Why The Church Needs To Evangelize Turkey
Islam and Geography
No one can ignore the threat Islam poses to our world today especially the Christian missionary. It is interesting to note as well that the many unreached people for Christ are under the Islamic curtain. According to Olson Islam is:
…the most widespread of the world’s religions and is found significantly on two continents and expanding into others. It is the largest of the world’s religions (other than Christianity) with over a billion adherents. It is unique among non-Christian religions in that it not only claims to be the only true religion, but it has followed up that claim by a sense of world mission that the other religions lack.
This means that if we as the church Universal are able to focus on any area with zeal and organization it ought to be a Muslim area. Olson follows the above statement with the argument that Islam cannot be addressed as a geographical phenomenon but a global one. This means that there is no geographical area to focus on but instead a sense of world mission to Muslims. While this is important to be committed to it does not preclude the fact that ideas have their source. Mormons are influenced and encouraged everywhere but predominately in Salt Lake City Utah. If I were intent on really making a difference in the Mormon world I would want to win Salt Lake City to Christ and let newly converted Mormons lead Mormons to Christ. In the same vein, win Muslims to Christ and set them free to reach their own people and we will see a third of the world evangelized. This is simplistic logic at best but in attempting to pinpoint any area of need in missions it seems important to address the places where people are in numbers. In this case Islam is the center of the unevangelized. It is the job of any sending agency to ascertain where that center is. It is the contention of this paper that Turkey is the best spot to focus on in terms of Muslim outreach that can literally impact the globe.

### [Stated task 1]
Copy the listing line for line, from its opening line through the line that contains "road 2 (track): [(0,174),(306,344)]", with both of those lines included.

### [Data for this exercise]
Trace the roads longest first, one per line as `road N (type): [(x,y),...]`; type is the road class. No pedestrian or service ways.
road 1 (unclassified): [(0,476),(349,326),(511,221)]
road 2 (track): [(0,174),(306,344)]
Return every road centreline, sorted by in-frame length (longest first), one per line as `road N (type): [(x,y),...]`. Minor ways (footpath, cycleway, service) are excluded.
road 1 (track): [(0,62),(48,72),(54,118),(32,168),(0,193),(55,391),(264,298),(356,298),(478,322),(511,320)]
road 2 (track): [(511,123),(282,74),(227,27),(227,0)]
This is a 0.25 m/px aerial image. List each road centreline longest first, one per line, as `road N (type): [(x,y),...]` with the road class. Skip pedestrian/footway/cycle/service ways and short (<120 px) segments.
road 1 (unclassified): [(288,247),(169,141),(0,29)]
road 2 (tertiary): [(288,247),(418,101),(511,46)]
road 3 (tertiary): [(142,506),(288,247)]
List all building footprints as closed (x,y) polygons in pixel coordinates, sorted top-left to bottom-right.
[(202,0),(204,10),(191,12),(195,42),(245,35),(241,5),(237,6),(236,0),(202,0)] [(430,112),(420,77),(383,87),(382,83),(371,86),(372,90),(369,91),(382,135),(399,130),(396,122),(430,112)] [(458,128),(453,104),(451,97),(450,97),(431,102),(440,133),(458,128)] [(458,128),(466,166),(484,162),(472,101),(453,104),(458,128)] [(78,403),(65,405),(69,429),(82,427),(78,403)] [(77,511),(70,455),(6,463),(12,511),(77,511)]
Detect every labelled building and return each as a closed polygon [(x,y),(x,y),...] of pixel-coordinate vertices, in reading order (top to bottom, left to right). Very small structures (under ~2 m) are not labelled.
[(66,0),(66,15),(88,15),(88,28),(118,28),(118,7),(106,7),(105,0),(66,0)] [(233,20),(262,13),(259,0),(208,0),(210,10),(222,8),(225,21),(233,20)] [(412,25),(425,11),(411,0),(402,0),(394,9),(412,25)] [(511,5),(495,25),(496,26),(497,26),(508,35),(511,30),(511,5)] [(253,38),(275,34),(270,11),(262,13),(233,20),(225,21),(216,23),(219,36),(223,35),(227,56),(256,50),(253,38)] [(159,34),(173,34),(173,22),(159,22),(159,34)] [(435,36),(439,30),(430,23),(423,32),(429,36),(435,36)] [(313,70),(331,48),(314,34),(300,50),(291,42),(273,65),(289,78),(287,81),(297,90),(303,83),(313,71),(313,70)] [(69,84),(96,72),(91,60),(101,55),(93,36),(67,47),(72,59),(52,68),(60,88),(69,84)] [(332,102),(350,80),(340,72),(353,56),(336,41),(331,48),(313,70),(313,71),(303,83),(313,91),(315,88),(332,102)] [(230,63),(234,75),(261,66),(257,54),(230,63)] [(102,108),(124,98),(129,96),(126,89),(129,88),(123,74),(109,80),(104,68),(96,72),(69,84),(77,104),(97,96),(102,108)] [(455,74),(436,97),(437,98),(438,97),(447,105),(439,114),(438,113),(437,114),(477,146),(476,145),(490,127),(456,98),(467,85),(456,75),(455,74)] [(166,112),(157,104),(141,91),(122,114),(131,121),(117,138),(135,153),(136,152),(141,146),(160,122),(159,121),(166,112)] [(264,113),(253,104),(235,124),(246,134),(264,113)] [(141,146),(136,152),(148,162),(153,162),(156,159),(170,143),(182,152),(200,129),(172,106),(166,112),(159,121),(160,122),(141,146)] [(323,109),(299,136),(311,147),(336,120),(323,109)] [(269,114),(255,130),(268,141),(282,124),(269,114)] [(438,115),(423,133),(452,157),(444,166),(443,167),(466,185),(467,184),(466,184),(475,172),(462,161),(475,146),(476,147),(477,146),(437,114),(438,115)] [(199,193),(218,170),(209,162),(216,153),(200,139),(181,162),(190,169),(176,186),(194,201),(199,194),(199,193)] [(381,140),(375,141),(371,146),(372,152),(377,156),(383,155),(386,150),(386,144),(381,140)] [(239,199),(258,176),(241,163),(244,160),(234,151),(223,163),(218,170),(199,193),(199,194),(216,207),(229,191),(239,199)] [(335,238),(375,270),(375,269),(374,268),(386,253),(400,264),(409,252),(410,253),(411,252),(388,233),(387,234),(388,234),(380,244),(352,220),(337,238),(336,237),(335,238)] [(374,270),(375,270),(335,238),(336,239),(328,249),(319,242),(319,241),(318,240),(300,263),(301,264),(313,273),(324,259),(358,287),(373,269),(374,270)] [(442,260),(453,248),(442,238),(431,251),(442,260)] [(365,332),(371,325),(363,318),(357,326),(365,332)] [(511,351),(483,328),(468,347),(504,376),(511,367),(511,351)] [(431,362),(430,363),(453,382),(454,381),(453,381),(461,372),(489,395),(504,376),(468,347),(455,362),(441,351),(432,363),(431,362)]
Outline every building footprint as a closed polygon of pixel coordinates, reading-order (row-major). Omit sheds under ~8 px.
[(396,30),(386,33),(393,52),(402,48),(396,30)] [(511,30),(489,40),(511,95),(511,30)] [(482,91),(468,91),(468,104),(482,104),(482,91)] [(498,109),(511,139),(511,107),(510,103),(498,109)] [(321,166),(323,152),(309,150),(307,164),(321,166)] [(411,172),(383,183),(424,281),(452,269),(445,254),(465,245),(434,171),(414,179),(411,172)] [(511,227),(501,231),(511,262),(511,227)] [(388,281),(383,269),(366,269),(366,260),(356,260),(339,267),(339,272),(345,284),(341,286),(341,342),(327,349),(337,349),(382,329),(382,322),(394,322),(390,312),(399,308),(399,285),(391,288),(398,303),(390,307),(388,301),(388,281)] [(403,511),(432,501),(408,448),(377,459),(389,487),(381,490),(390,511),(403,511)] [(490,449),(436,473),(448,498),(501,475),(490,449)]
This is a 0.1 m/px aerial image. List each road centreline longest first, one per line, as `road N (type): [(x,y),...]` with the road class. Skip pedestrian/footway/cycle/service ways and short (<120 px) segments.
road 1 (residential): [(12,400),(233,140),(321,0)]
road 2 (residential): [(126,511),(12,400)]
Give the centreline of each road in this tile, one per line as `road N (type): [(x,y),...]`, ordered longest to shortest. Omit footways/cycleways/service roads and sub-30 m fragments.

### [Stated task 2]
Answer these questions from the essay on evangelizing Turkey, one per line:
(a) According to the quoted passage, how many adherents does Islam have?
(b) In which city does the essay say Mormons are predominately influenced and encouraged?
(c) Which country does the paper contend is the best spot to focus on for Muslim outreach?

### [Full answer 1]
Trace the roads longest first, one per line as `road N (type): [(x,y),...]`; type is the road class. No pedestrian or service ways.
road 1 (unclassified): [(0,476),(349,326),(511,221)]
road 2 (track): [(0,174),(306,344)]

### [Full answer 2]
(a) Over a billion.
(b) Salt Lake City, Utah.
(c) Turkey.